**提示文**.

▼

6月2日(木)からアメリカ・フォートワースで、第16回ヴァン・クライバーン国際ピアノコンクールが開幕します。日本の辻井伸行さんの優勝でも知られるこの伝統あるコンクールは4年に一度開催され、膨大な課題曲と入賞後の手厚いサポートで知られるアメリカを代表する世界的なピアノコンクールです。今回は2021年度の実施が1年延期され、満を持しての開催となりました。いち早くストリーミングライブ配信等を取り入れるなど、常に世界の国際コンクールをリードしてきたこのコンクールは、開催期間中、巨大なフェスティバルとして展開されていく一大音楽イベントです。

早速、今回のコンクールに向けた選考とスケジュールをご紹介します。

◆選考の段階
事前選考 2021年末 388名が応募
予備予選 2022年3月 72名がフォートワースで演奏
本大会  2022年6月2日~18日 いよいよ30名が競演

この栄えある本大会出場者に、日本からは、亀井聖矢さん、吉見友貴さん、田所光之マルセルさん(フランス/日本)の3名が選ばれています。

明日6月2日から始まる本大会は、以下のようなスケジュールの長丁場です。

◆スケジュール概要(日程は現地時間。時差は14時間)

▲

**収集データ**.

▼

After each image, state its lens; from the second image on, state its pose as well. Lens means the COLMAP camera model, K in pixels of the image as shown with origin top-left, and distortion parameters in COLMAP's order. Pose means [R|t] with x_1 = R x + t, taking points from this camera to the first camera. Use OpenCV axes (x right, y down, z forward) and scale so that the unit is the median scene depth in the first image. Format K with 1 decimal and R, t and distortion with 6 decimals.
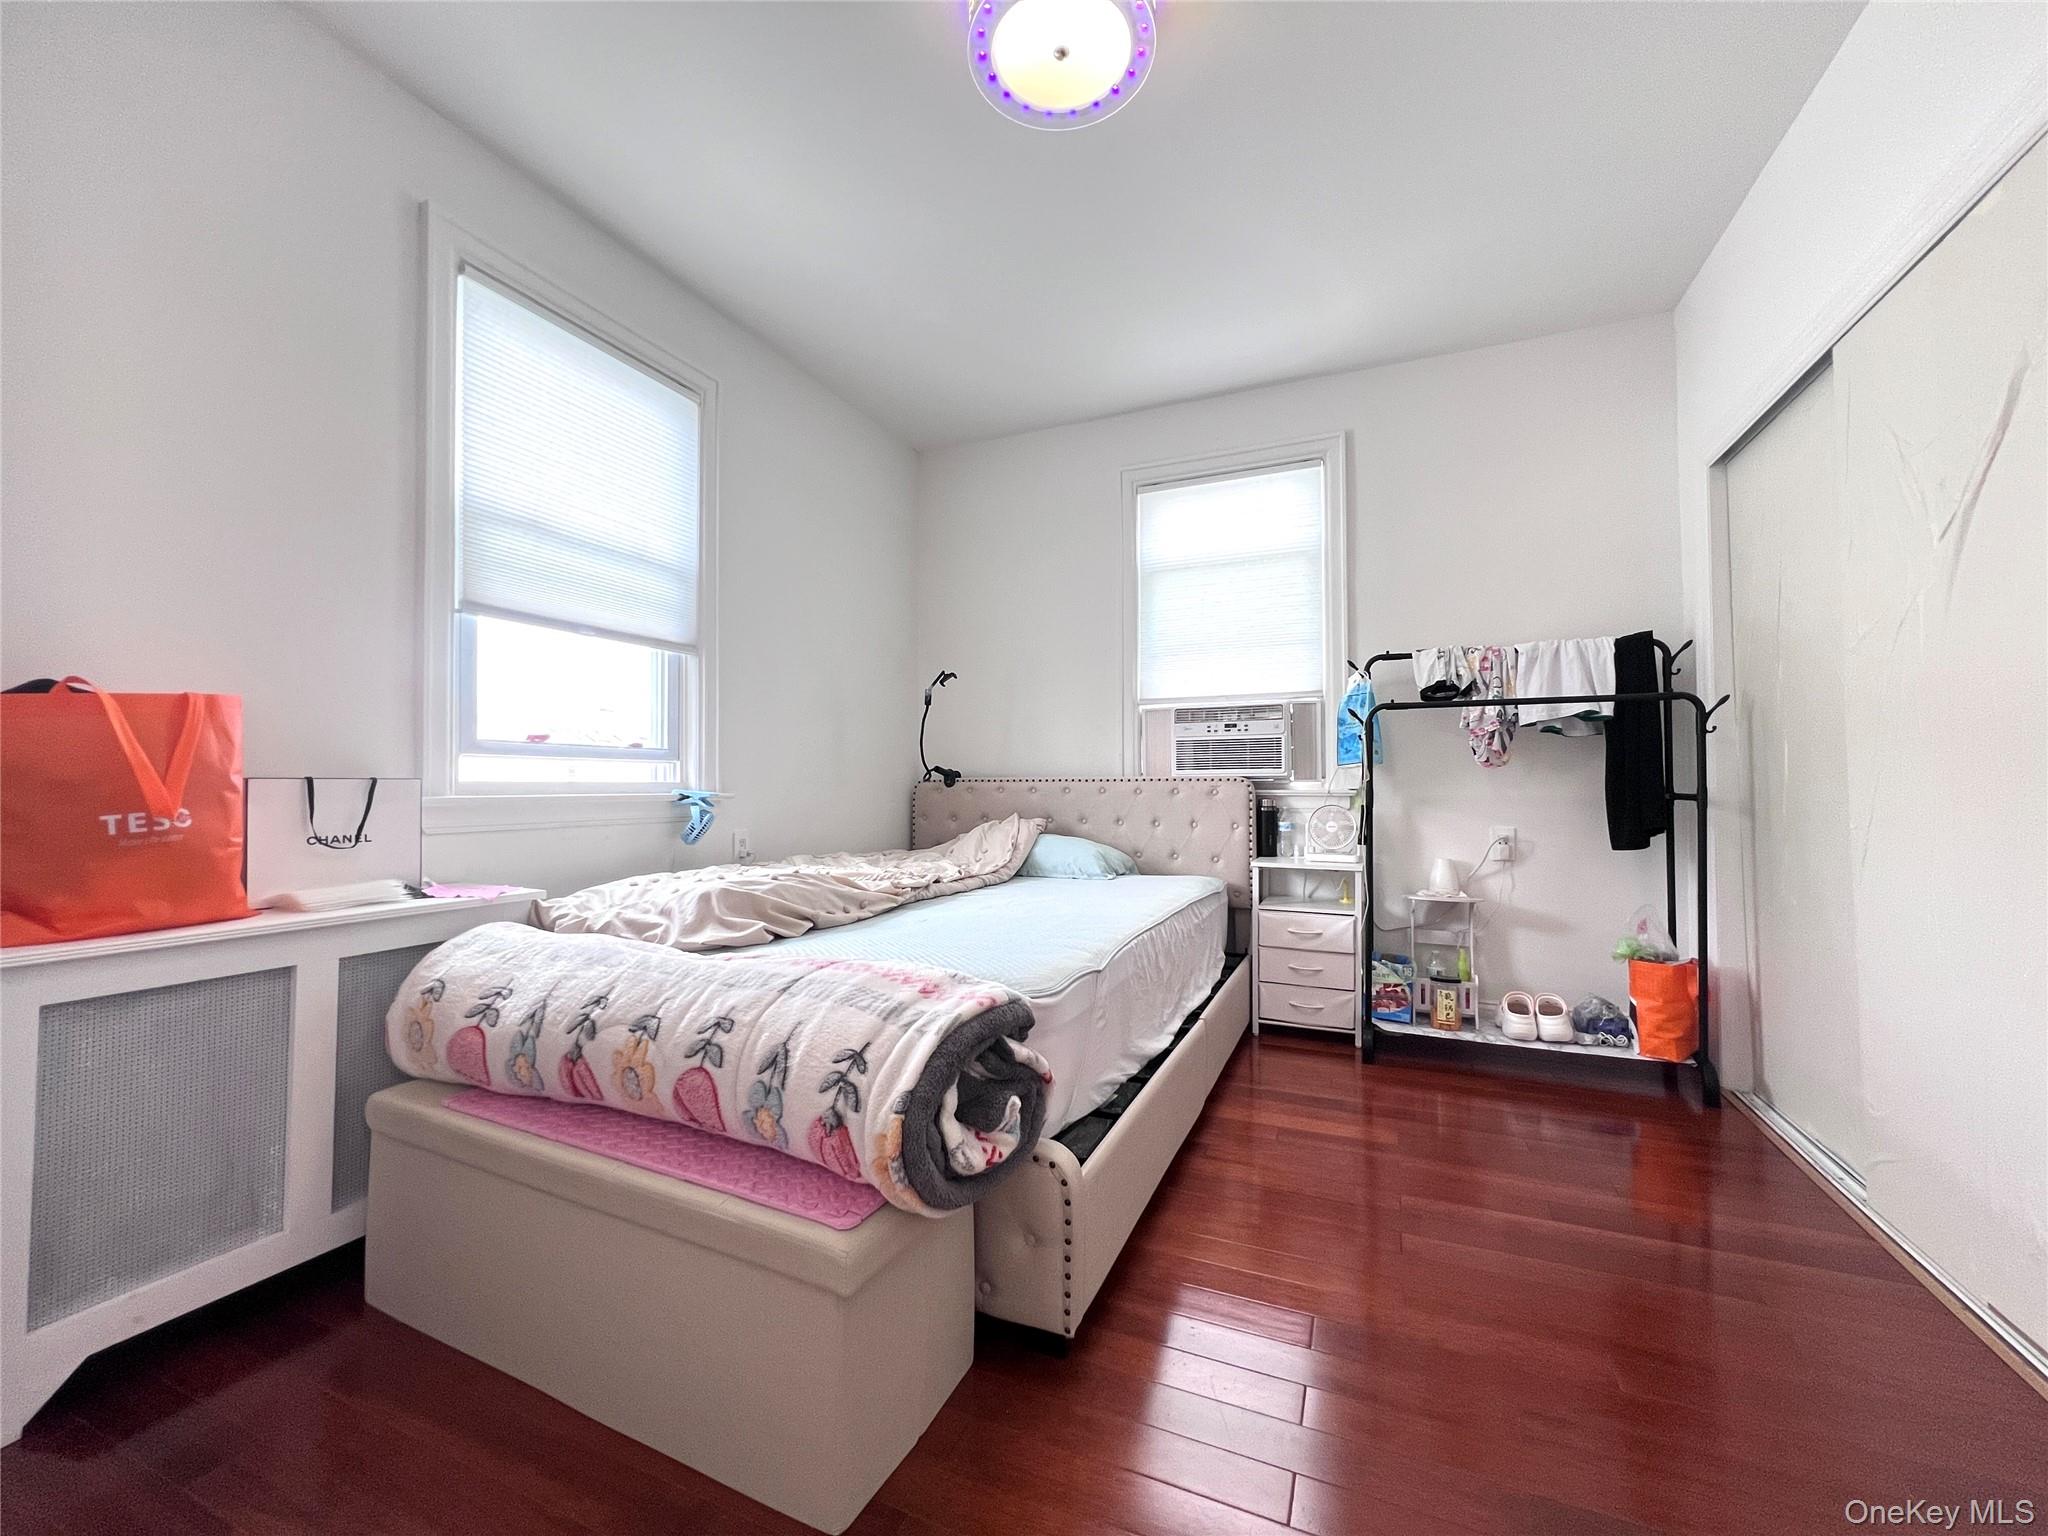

▲

**練習問題 1**.
ピアノコンクールに関する提示文から、本大会出場者に選ばれた日本の出場者の名前をすべて挙げてください。
**練習問題 2**.
ピアノコンクールに関する提示文によると、事前選考には何名が応募しましたか。
**練習問題 3**.
ピアノコンクールに関する提示文のうち、「早速、今回のコンクールに向けた選考とスケジュールをご紹介します。」で始まり「本)の3名が選ばれています。」で終わる部分を書き写してください。

**解答 1**.
亀井聖矢さん、吉見友貴さん、田所光之マルセルさん

**解答 2**.
388名

**解答 3**.
早速、今回のコンクールに向けた選考とスケジュールをご紹介します。

◆選考の段階
事前選考 2021年末 388名が応募
予備予選 2022年3月 72名がフォートワースで演奏
本大会  2022年6月2日~18日 いよいよ30名が競演

この栄えある本大会出場者に、日本からは、亀井聖矢さん、吉見友貴さん、田所光之マルセルさん(フランス/日本)の3名が選ばれています。